In the overcrowded NY Metro Area, "time" is lost not so much due to acceleration speeds, but rather "congestion ahead". There were days (on Amtrak) I got to Harold (about 4.5 miles from Penn station around 5.40p, and still couldn't get into Penn by [normal arrival time of] 6.00p. Just too many trains ahead.

The M-9 cars the article references are the evolutionary design that has progressed from the first M-1 and M-2 (New Haven Line) cars of the early 1970's.

They get the job done. I ran M-2's early in my railroad days, and later M-1's as a hostler in the Croton-Harmon shops.

Kamaji:

--- Quote from: Fishrrman on January 18, 2023, 11:23:37 pm ---The lightweight Euro trains probably wouldn't save any time.

In the overcrowded NY Metro Area, "time" is lost not so much due to acceleration speeds, but rather "congestion ahead". There were days (on Amtrak) I got to Harold (about 4.5 miles from Penn station around 5.40p, and still couldn't get into Penn by [normal arrival time of] 6.00p.

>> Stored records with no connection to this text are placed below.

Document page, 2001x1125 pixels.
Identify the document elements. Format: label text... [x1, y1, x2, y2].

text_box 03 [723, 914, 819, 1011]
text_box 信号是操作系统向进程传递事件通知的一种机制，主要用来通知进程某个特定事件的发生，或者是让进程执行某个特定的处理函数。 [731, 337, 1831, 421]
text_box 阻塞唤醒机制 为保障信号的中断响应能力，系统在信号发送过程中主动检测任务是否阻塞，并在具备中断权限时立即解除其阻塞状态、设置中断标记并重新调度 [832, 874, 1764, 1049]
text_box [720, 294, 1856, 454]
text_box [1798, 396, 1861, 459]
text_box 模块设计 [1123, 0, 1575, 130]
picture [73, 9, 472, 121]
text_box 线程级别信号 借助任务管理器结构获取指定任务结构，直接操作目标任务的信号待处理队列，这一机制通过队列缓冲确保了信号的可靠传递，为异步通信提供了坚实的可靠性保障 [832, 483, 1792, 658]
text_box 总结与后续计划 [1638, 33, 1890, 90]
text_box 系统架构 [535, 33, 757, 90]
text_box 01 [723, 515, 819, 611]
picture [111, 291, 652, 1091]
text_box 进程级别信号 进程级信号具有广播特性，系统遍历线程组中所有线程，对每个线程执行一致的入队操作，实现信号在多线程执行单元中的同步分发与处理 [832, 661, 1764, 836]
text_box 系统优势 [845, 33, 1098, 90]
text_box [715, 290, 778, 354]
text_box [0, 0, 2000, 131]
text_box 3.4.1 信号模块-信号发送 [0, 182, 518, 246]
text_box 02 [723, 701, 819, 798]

Just too many trains ahead.

The M-9 cars the article references are the evolutionary design that has progressed from the first M-1 and M-2 (New Haven Line) cars of the early 1970's.

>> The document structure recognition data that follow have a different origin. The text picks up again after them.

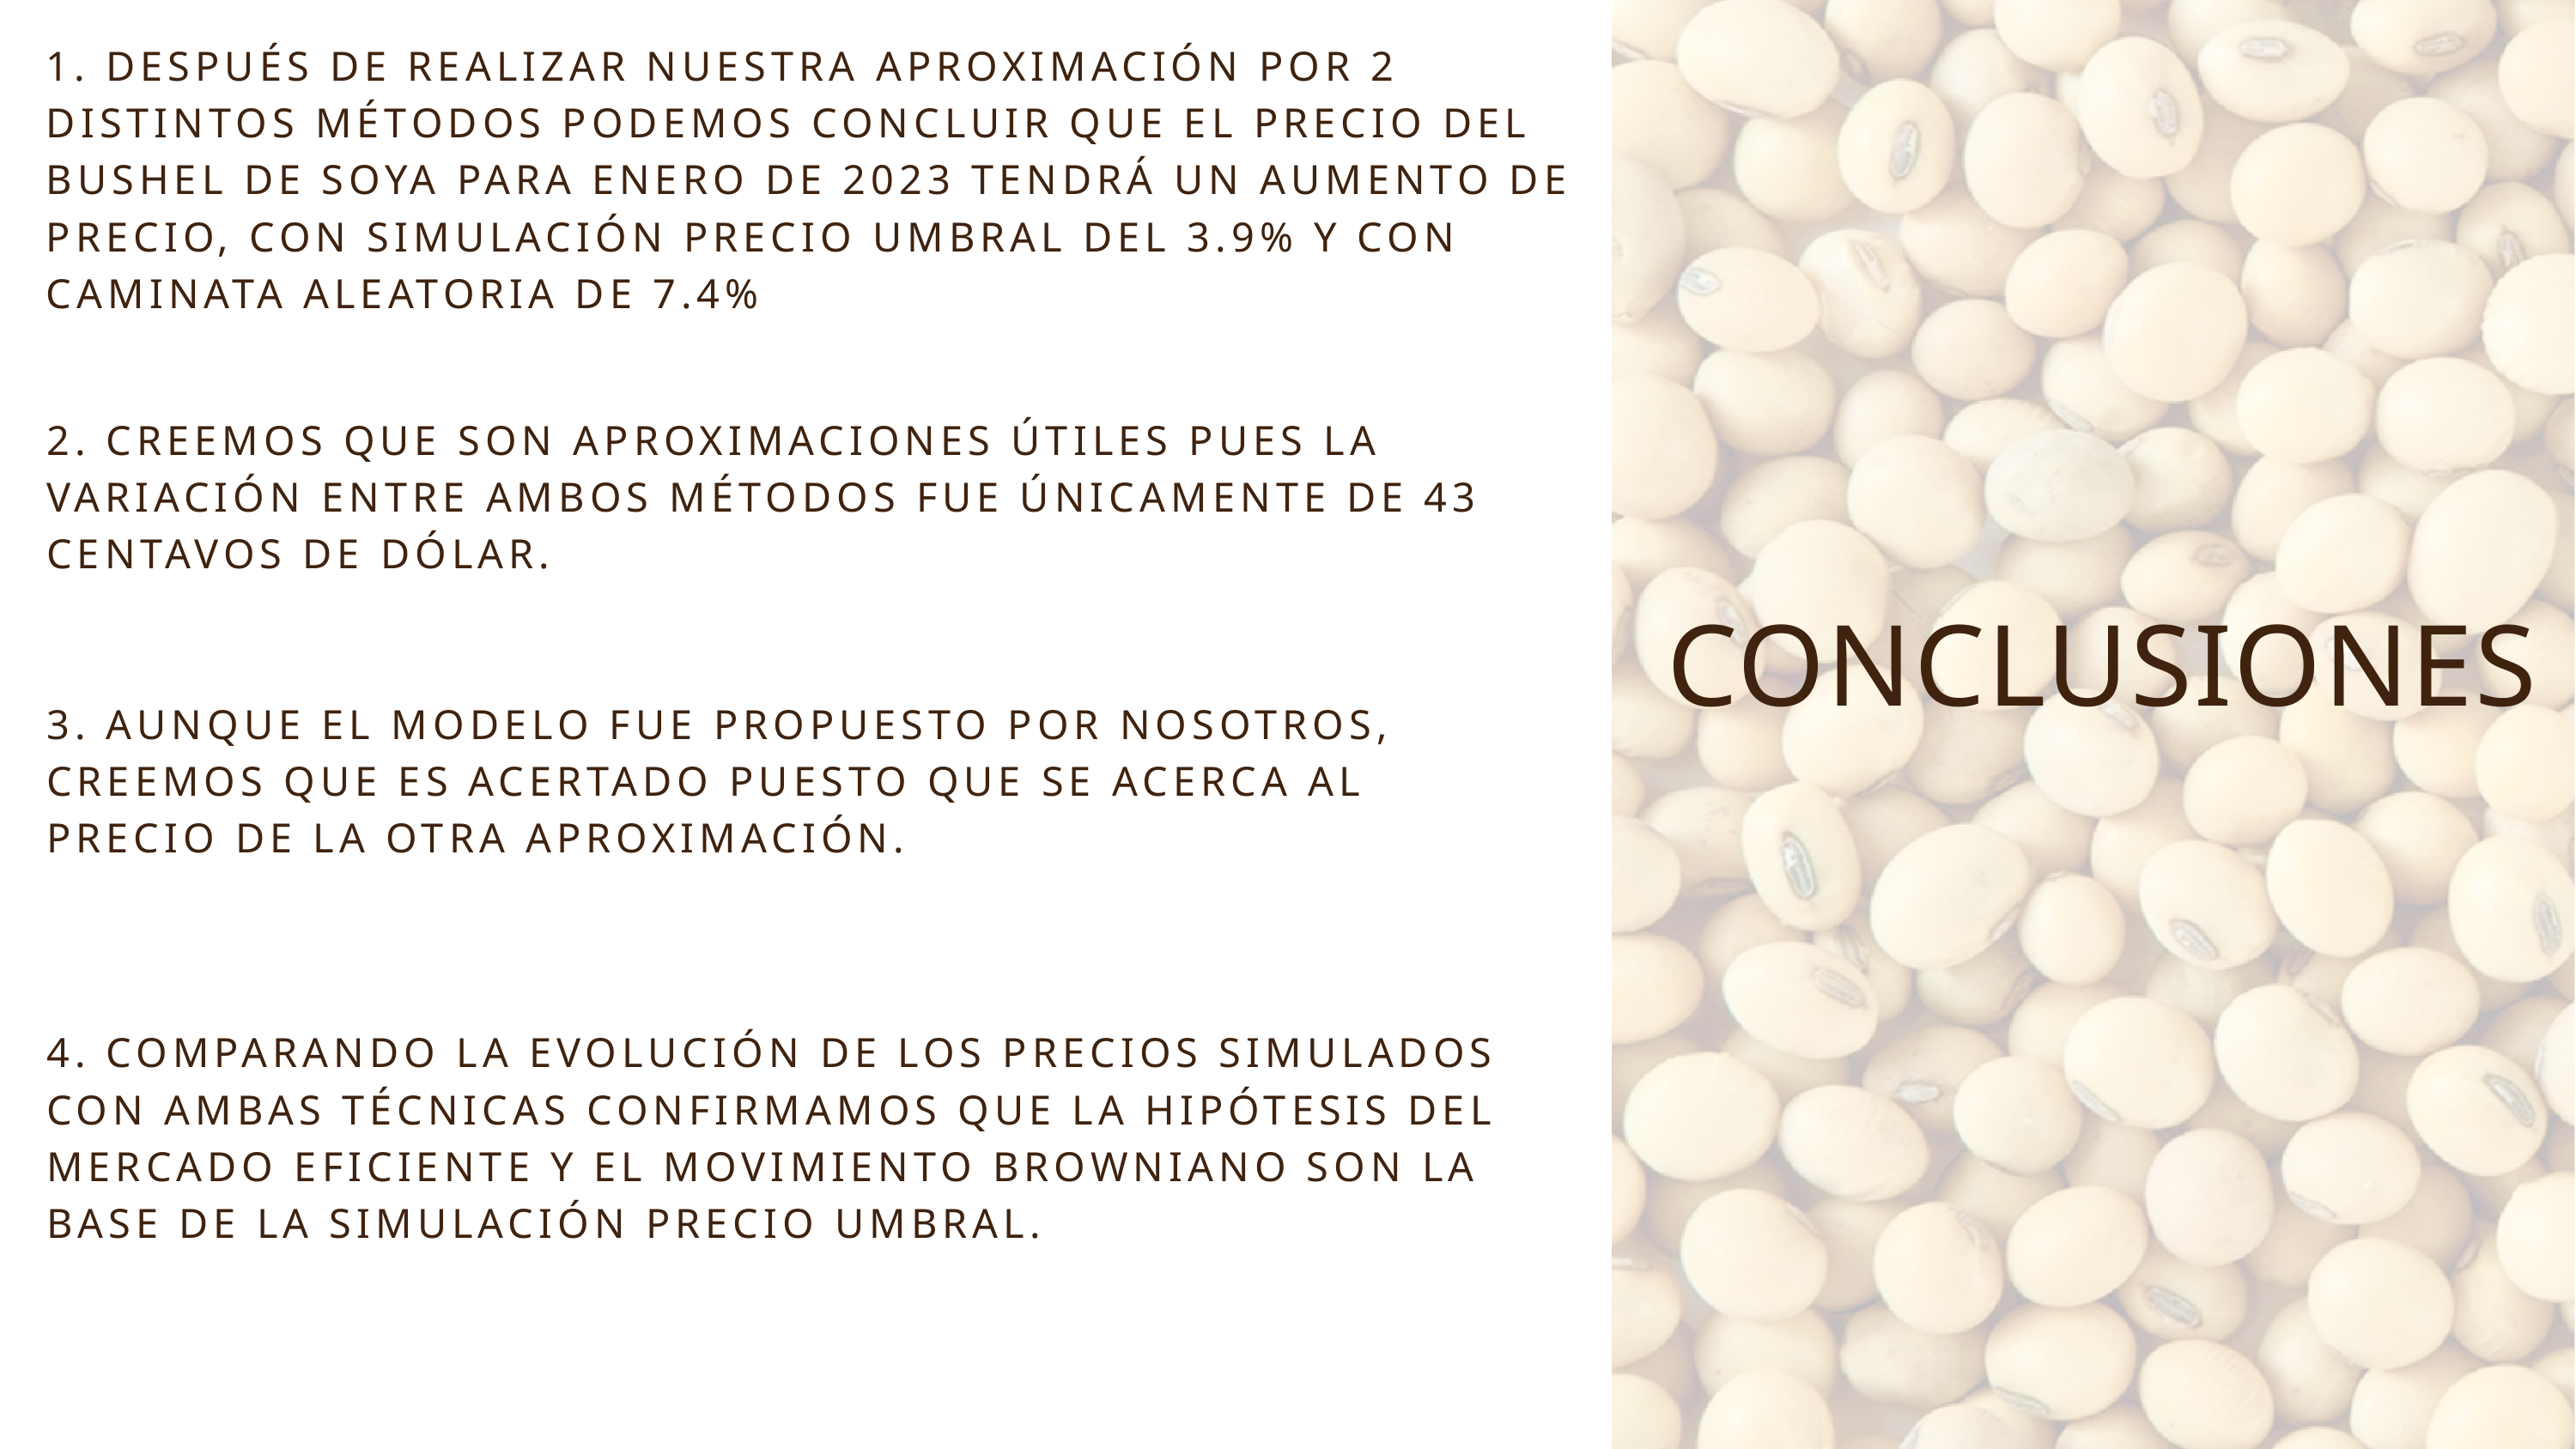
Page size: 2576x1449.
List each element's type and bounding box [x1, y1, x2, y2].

text_box [46, 1020, 1534, 1304]
picture [1611, 0, 2575, 1449]
text_box [46, 37, 1617, 412]
text_box [46, 691, 1499, 918]
text_box [46, 411, 1499, 625]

They get the job done. I ran M-2's early in my railroad days, and later M-1's as a hostler in the Croton-Harmon shops.

--- End quote ---

When I first started riding the LIRR they had the old M3’s.  Then in 2003 or 2004 they started bringing in the M7’s.   Now it’s still mostly M7s, some M9s and, just in the last few months, a sprinkling of the old M3s have been put back into service.